Saturday, May 3, 2014

ARCHIVUM


'A R C H I V U M'
GLEN  SKIEN:  MAY 6  -  MAY 17
Webb Gallery: Griffith University Queensland College of Art Grey St. South Bank Brisbane 

As a cultural activity the Archive is a place that provides a continuum of beginnings, of origins and moments of inception. It also exists as a place of loss, of transition and impermanence where the material objects and written information possess nothing but endings. For several years I was employed at a regional gallery where part of  my duties was to register and catalogue the artists' book collection and general archival materials including art works and exhibition ephemeral. One of the most pleasurable tasks was the making of archival boxes.
I'm not certain if I ever felt the symptoms of Derrida's 'archive fever' but what I was often aware of was the sense of infused melancholia I experienced from the process of resigning these materials to some eternal past. In a sense each consignment was a small death. Apart from providing a reflective form of engaging with the past the place of the archive is a communities haven of nostalgia and melancholia.
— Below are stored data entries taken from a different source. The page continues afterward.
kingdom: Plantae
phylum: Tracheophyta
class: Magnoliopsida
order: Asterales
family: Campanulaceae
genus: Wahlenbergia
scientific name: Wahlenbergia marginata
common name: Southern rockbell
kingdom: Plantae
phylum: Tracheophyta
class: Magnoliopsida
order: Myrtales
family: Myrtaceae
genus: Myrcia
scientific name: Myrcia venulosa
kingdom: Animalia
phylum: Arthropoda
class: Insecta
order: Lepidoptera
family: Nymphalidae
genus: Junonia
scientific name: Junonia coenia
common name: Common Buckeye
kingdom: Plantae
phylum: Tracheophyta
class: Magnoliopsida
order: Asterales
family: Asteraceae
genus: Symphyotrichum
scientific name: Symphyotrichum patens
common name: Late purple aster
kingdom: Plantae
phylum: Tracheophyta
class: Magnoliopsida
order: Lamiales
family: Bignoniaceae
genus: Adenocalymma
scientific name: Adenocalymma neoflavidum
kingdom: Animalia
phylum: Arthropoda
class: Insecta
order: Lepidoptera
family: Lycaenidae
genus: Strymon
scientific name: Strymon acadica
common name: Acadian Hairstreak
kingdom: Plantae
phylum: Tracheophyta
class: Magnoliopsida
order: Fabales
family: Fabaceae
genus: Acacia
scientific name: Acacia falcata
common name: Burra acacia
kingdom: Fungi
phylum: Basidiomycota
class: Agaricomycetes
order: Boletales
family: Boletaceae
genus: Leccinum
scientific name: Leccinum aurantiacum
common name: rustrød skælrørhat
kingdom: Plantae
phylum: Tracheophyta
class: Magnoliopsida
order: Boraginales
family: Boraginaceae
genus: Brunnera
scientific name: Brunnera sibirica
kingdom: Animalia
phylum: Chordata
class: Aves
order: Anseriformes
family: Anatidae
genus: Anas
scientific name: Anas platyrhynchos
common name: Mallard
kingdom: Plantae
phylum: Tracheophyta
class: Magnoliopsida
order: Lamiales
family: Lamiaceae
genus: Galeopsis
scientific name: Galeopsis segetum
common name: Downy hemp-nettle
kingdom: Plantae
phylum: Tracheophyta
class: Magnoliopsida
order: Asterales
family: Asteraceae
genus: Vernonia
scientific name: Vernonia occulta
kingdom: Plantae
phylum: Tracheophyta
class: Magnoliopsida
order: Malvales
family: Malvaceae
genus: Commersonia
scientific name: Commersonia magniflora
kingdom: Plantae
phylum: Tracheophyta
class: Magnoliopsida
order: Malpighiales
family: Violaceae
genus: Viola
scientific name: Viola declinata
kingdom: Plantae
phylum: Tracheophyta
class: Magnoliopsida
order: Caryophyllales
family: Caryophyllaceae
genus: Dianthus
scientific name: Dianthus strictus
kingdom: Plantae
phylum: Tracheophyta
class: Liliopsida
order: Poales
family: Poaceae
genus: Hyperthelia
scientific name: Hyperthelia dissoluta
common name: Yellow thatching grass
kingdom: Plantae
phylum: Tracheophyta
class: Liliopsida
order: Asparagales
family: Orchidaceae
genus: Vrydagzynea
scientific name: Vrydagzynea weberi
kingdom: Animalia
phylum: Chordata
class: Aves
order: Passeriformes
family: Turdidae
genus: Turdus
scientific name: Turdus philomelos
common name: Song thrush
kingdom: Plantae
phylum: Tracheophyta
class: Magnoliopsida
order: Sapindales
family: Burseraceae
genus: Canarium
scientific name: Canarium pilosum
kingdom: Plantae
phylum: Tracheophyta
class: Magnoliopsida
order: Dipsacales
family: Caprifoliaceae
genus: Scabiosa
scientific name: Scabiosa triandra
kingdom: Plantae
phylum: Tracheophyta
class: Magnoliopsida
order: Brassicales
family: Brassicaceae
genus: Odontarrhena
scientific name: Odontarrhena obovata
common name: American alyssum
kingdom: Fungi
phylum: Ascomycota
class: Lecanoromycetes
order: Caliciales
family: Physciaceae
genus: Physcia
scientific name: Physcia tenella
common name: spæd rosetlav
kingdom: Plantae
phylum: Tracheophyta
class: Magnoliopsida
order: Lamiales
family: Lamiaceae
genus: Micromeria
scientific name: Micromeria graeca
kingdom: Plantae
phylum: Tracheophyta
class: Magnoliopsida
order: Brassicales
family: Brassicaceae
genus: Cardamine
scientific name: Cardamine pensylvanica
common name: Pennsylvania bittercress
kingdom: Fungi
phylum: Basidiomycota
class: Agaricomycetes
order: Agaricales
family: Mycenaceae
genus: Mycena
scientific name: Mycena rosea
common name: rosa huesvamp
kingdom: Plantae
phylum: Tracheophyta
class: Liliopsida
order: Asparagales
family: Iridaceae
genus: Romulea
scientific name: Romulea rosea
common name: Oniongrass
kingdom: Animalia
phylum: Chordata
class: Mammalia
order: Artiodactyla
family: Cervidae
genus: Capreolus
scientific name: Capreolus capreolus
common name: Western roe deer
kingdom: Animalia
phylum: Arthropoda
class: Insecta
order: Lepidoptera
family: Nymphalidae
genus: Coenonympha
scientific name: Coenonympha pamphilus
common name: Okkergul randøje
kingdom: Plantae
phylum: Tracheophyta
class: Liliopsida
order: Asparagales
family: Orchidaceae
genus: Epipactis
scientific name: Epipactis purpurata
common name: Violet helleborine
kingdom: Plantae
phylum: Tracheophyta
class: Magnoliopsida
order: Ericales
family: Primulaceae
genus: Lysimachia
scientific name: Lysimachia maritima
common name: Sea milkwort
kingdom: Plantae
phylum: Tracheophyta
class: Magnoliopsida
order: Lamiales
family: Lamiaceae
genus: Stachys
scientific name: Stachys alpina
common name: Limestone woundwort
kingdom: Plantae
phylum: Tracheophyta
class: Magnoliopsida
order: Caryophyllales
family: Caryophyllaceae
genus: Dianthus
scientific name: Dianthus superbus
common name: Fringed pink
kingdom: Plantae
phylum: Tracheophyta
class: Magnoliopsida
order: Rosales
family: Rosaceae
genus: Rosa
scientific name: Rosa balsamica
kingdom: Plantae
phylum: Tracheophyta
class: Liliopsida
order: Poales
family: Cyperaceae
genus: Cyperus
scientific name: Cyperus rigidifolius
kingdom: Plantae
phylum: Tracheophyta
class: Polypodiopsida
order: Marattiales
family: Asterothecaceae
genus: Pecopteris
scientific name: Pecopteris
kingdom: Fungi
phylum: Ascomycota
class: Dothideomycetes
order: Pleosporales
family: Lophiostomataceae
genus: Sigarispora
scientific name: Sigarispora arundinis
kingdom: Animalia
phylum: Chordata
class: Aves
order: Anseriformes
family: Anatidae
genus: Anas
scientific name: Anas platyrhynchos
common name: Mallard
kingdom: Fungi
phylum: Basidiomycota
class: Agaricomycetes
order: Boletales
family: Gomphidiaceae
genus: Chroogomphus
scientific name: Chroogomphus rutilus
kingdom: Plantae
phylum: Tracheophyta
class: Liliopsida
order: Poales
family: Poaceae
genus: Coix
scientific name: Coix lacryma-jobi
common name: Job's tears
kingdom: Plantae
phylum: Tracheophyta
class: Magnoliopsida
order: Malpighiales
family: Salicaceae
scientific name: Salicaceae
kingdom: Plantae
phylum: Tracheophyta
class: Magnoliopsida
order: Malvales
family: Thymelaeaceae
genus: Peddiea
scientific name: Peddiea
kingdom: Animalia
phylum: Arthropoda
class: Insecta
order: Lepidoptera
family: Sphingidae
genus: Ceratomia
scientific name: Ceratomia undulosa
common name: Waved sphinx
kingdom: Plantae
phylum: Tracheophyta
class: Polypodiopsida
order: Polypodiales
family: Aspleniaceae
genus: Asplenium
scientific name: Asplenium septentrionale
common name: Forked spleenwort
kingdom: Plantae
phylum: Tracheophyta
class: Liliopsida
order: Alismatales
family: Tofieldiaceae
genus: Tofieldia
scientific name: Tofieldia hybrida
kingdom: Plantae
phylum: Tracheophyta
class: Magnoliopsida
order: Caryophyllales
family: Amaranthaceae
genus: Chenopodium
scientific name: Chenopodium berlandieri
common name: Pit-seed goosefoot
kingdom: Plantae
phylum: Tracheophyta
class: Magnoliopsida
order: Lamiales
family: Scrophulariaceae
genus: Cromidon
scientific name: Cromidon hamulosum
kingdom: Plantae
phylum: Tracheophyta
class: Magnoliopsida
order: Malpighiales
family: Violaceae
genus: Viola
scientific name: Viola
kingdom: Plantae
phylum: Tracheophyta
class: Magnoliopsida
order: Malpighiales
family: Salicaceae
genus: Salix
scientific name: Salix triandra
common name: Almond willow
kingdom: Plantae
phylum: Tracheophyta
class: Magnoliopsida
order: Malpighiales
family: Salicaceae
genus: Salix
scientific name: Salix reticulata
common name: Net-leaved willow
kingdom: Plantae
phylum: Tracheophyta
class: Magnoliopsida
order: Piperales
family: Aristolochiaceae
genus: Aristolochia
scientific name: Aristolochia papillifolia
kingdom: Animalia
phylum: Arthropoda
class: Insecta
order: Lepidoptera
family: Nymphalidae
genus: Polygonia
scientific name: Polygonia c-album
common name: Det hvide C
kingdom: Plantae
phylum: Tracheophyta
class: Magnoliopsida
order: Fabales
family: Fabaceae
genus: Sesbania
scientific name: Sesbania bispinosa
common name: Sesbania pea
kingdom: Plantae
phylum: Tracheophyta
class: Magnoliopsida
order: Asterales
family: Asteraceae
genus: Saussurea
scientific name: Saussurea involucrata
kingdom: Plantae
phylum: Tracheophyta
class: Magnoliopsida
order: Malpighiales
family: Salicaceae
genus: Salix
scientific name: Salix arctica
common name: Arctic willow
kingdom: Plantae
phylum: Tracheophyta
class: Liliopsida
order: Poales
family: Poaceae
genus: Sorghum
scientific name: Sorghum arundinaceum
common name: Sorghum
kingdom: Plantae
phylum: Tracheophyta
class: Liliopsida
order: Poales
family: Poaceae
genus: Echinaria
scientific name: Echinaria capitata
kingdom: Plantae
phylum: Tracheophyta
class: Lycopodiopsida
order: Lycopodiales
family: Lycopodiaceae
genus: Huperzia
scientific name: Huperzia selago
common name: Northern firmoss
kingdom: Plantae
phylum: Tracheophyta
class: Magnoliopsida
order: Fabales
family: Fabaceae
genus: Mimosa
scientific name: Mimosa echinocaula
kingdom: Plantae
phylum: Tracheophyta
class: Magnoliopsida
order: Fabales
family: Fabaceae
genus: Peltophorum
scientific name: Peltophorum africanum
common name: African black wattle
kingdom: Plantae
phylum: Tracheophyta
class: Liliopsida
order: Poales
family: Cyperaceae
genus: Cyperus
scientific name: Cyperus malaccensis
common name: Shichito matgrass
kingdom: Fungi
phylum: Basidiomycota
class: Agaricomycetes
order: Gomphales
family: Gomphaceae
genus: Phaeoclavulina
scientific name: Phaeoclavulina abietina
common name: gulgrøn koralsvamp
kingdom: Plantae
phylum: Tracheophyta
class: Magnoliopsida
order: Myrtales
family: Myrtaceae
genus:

Perhaps its not a fever at all but a necessary need to be immersed in the only thing that we can ever be certain of, the past. The fragments of stories and associations that arise from the collision between  self-narrative and historical identity have the capacity to confirm both our sense of place as well as providing an understanding of possible displacement in the world. This is what makes the archival space so significant. Not as allegory for remembrance or as a trigger mechanism  for memory, but as an experience of the nature of transition and loss that grounds us to the here and now.
ARCHIVUM explores the nature of the archival space when it is turned in on the artist. When works that  ambiguously float between both the distant and recent pasts are registered, catalogued and consigned to the Archive.